─── ENTRIES PROVIDED

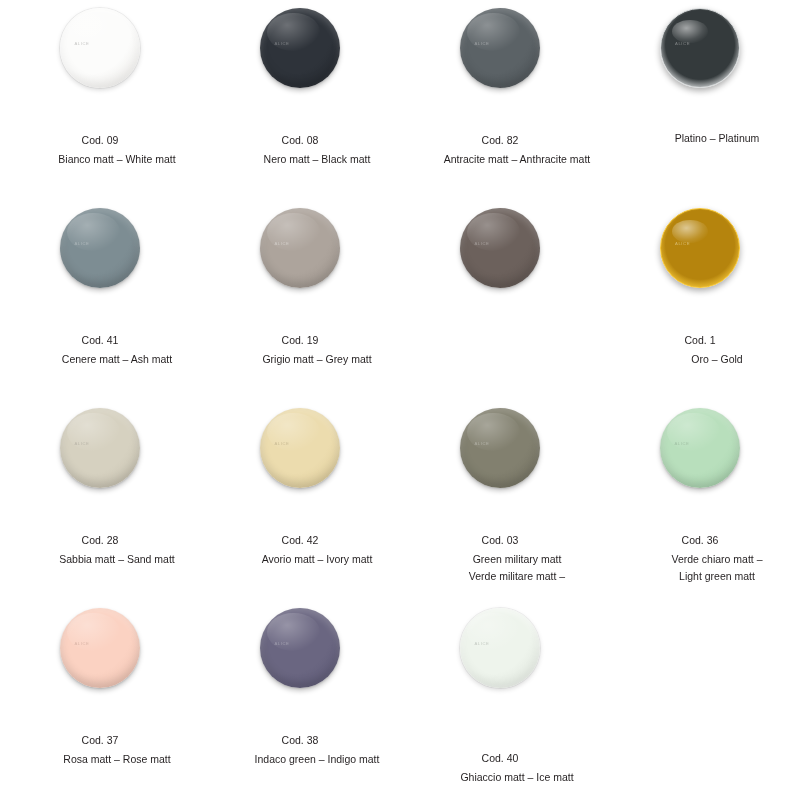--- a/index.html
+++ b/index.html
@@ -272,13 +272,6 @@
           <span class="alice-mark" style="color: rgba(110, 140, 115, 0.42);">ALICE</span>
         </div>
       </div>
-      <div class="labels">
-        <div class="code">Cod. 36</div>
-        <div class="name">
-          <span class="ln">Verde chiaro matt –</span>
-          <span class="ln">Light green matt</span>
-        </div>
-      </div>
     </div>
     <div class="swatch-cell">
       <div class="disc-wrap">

──────

__WORK TO COMPLETE__.
Pictures in the records above are left out; print everything else exactly as written.

__WRITTEN ANSWER__.
--- a/index.html
+++ b/index.html
@@ -272,13 +272,6 @@
           <span class="alice-mark" style="color: rgba(110, 140, 115, 0.42);">ALICE</span>
         </div>
       </div>
-      <div class="labels">
-        <div class="code">Cod. 36</div>
-        <div class="name">
-          <span class="ln">Verde chiaro matt –</span>
-          <span class="ln">Light green matt</span>
-        </div>
-      </div>
     </div>
     <div class="swatch-cell">
       <div class="disc-wrap">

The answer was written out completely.